Dreizehn Jahre nach seinem Triumph bei der Tour de France hat Jan Ullrich unvermittelt die Möglichkeit zu seinem größten Sieg bekommen. Es ist die Chance, sein Radler-Ich abzuschütteln, das Alter Ego der stetigen Selbstverleugnung, das man vermutlich haben muss, um im versumpften Radsport nicht unterzugehen.

Von Christian Hönicke

Dreizehn Jahre nach seinem Triumph bei der Tour de France hat Jan Ullrich unvermittelt die Möglichkeit zu seinem größten Sieg bekommen. Es ist die Chance, sein Radler-Ich abzuschütteln, das Alter Ego der stetigen Selbstverleugnung, das man vermutlich haben muss, um im versumpften Radsport nicht unterzugehen.

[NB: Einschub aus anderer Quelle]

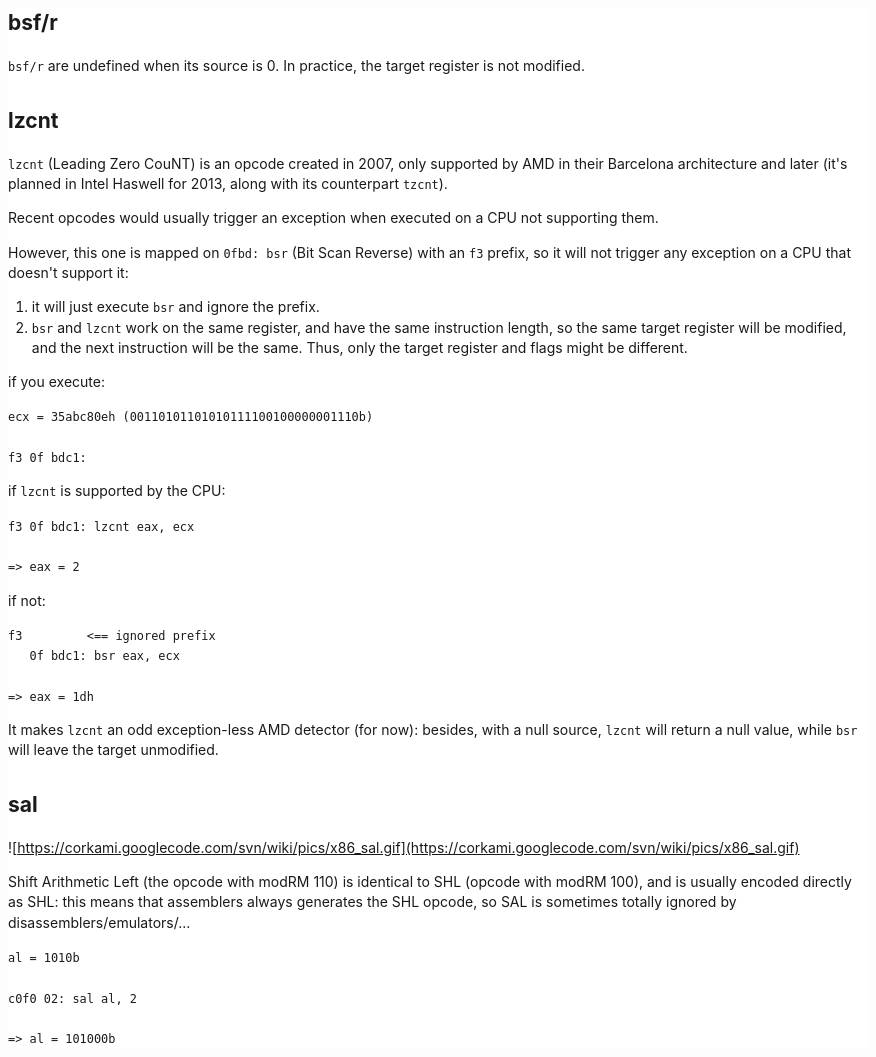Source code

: ## bsf/r ##
`bsf/r` are undefined when its source is 0. In practice, the target register is not modified.

## lzcnt ##
`lzcnt` (Leading Zero CouNT) is an opcode created in 2007, only supported by AMD in their Barcelona architecture and later (it's planned in Intel Haswell for 2013, along with its counterpart `tzcnt`).

Recent opcodes would usually trigger an exception when executed on a CPU not supporting them.

However, this one is mapped on `0fbd: bsr` (Bit Scan Reverse) with an `f3` prefix, so it will not trigger any exception on a CPU that doesn't support it:
  1. it will just execute `bsr` and ignore the prefix.
  1. `bsr` and `lzcnt` work on the same register, and have the same instruction length, so the same target register will be modified, and the next instruction will be the same. Thus, only the target register and flags might be different.

if you execute:
```
ecx = 35abc80eh (00110101101010111100100000001110b)

f3 0f bdc1:
```

if `lzcnt` is supported by the CPU:
```
f3 0f bdc1: lzcnt eax, ecx

=> eax = 2
```

if not:
```
f3         <== ignored prefix
   0f bdc1: bsr eax, ecx

=> eax = 1dh
```

It makes `lzcnt` an odd exception-less AMD detector (for now): besides, with a null source, `lzcnt` will return a null value, while `bsr` will leave the target unmodified.

## sal ##
![https://corkami.googlecode.com/svn/wiki/pics/x86_sal.gif](https://corkami.googlecode.com/svn/wiki/pics/x86_sal.gif)


Shift Arithmetic Left (the opcode with modRM 110) is identical to SHL (opcode with modRM 100), and is usually encoded directly as SHL: this means that assemblers always generates the SHL opcode, so SAL is sometimes totally ignored by disassemblers/emulators/...

```
al = 1010b

c0f0 02: sal al, 2

=> al = 101000b
```
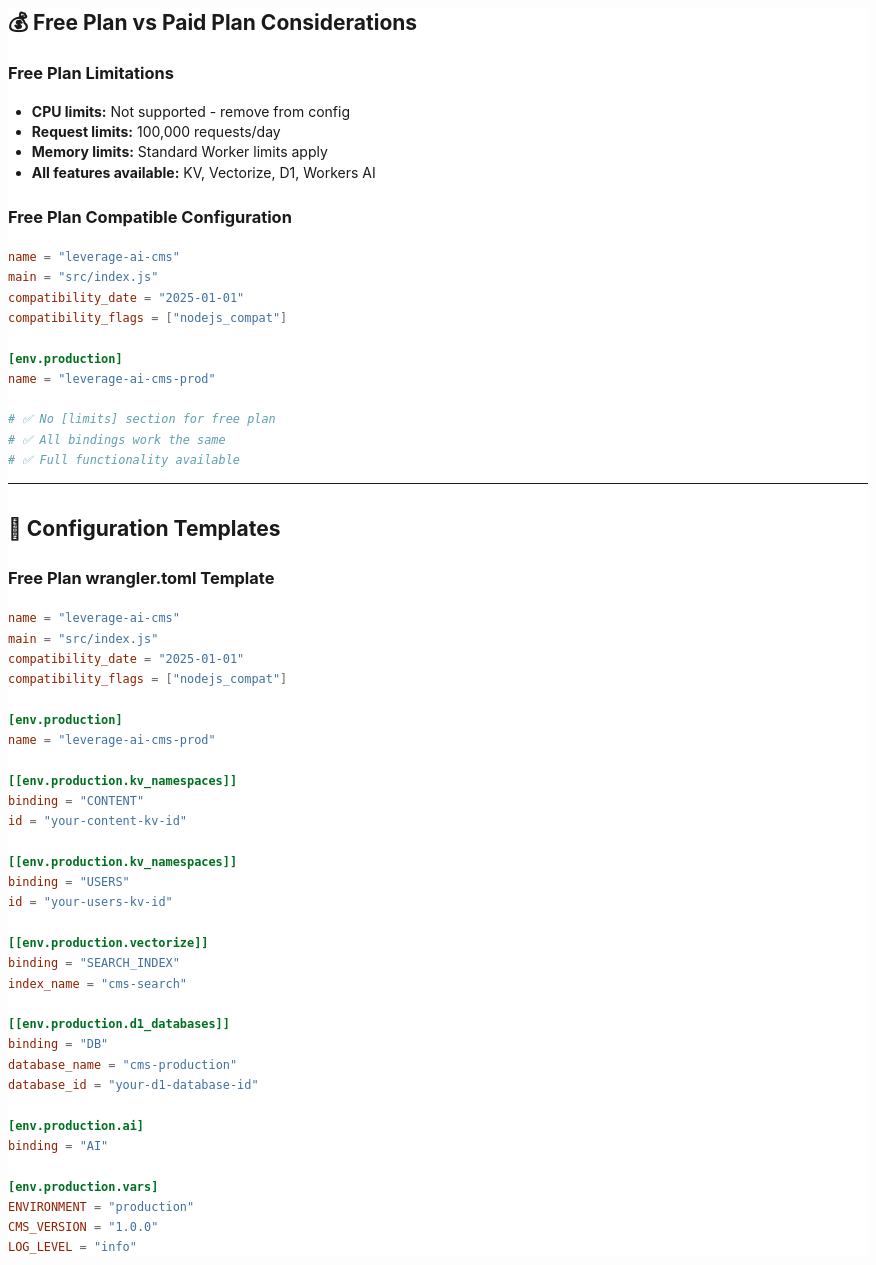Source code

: 
## 💰 Free Plan vs Paid Plan Considerations

### Free Plan Limitations
- **CPU limits:** Not supported - remove from config
- **Request limits:** 100,000 requests/day
- **Memory limits:** Standard Worker limits apply
- **All features available:** KV, Vectorize, D1, Workers AI

### Free Plan Compatible Configuration
```toml
name = "leverage-ai-cms"
main = "src/index.js"
compatibility_date = "2025-01-01"
compatibility_flags = ["nodejs_compat"]

[env.production]
name = "leverage-ai-cms-prod"

# ✅ No [limits] section for free plan
# ✅ All bindings work the same
# ✅ Full functionality available
```

---

## 🔧 Configuration Templates

### Free Plan wrangler.toml Template
```toml
name = "leverage-ai-cms"
main = "src/index.js"
compatibility_date = "2025-01-01"
compatibility_flags = ["nodejs_compat"]

[env.production]
name = "leverage-ai-cms-prod"

[[env.production.kv_namespaces]]
binding = "CONTENT"
id = "your-content-kv-id"

[[env.production.kv_namespaces]]
binding = "USERS"
id = "your-users-kv-id"

[[env.production.vectorize]]
binding = "SEARCH_INDEX"
index_name = "cms-search"

[[env.production.d1_databases]]
binding = "DB"
database_name = "cms-production"
database_id = "your-d1-database-id"

[env.production.ai]
binding = "AI"

[env.production.vars]
ENVIRONMENT = "production"
CMS_VERSION = "1.0.0"
LOG_LEVEL = "info"
```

Wie schon früher hat ihm dabei auch diesmal Rudy Pevenage den Weg geebnet. Sein Mentor macht Schluss mit dem Versteckspiel und gibt zu, Ullrichs Blutauffrischungstouren organisiert zu haben. Damit gibt es für Ullrich eigentlich keine Alternative mehr zum Coming-out. Zwar drohen ihm juristisches Ungemach und Schadenersatzforderungen, wenn er sein „Ich-habe-niemanden-betrogen“-Mantra endlich aus der Radfahrersprache ins umgangssprachliche „Ich habe gedopt, wie die anderen auch“ übersetzt.

Aber wenn Ullrich noch mehr vorhat mit seinem restlichen Leben, als sich mit seinen Trophäen und seinem Alter Ego in einem Schweizer Keller einzumauern, dann muss er jetzt aus der Deckung hervorkommen und die Sonne auf seinen Impfpass scheinen lassen. Die ganze Wahrheit, keine halben Sachen mehr – dann, nur dann, kann Jan Ullrich wieder zu sich selbst finden. Und zurück in die Gesellschaft.

Er sollte diese Chance nutzen. Es steht allerdings zu befürchten, dass ihn sein Radler-Ich auch diesmal besiegen wird.